Lipid emulsion infusion reverses cardiac toxicity of local anesthetics. The predominant effect is likely creation of a "lipid sink." This in vitro study determined the extent to which Intralipid® (Fresenius Kabi, Uppsala, Sweden) and Lipofundin® (B. Braun Melsungen AG, Melsungen, Germany) sequester anesthetics from serum, and whether it varies with pH.


Bupivacaine, ropivacaine, and mepivacaine were added to human drug-free serum (pH 7.4) at 10 μg/ml. The lipid emulsions were added, and the mixture shaken and incubated at 37°C. Lipid was removed by ultracentrifugation and drug remaining in the serum measured. Additional experiments were performed using 100 μg/ml bupivacaine and at pH 6.9.


Lipofundin® extracted all three anesthetics to a greater extent than Intralipid® (34.7% vs..22.3% for bupivacaine, 25.8% vs..16.5% for ropivacaine, and 7.3% vs..4.7% for mepivacaine). By increasing either concentration of bupivacaine or lipid, there was an increase in drug extraction from serum. Adjusting the pH to 6.9 had no statistically significant effect on the percentage of bupivacaine sequestered.


Bupivacaine, ropivacaine, and mepivacaine were sequestered to an extent consistent with their octanol:water partition constants (logP).
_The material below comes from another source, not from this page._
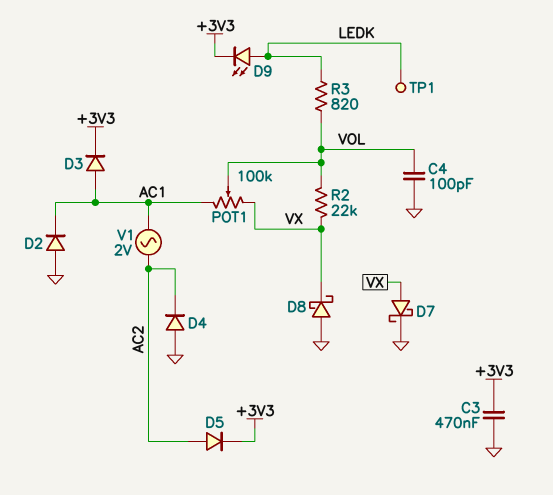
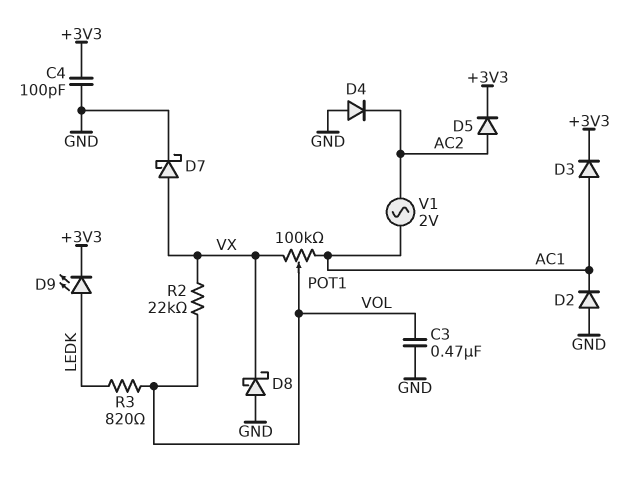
C3: 470nF (+3V3, GND) -> 470nF (GND, VOL)
C4: 100pF (GND, VOL) -> 100pF (+3V3, GND)
TP1: test point (LEDK) -> none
In contrast with previous studies of extraction of lipids from buffer solutions, an emulsion containing 50% each of medium- and long-chain triglycerides extracted local anesthetics to a greater extent from human serum than one containing exclusively long-chain triglycerides, calling into question recent advanced cardiac life support guidelines for resuscitation from anesthetic toxicity that specify use of a long-chain triglyceride. The current data also do not support recent recommendations to delay administration until pH is normalized.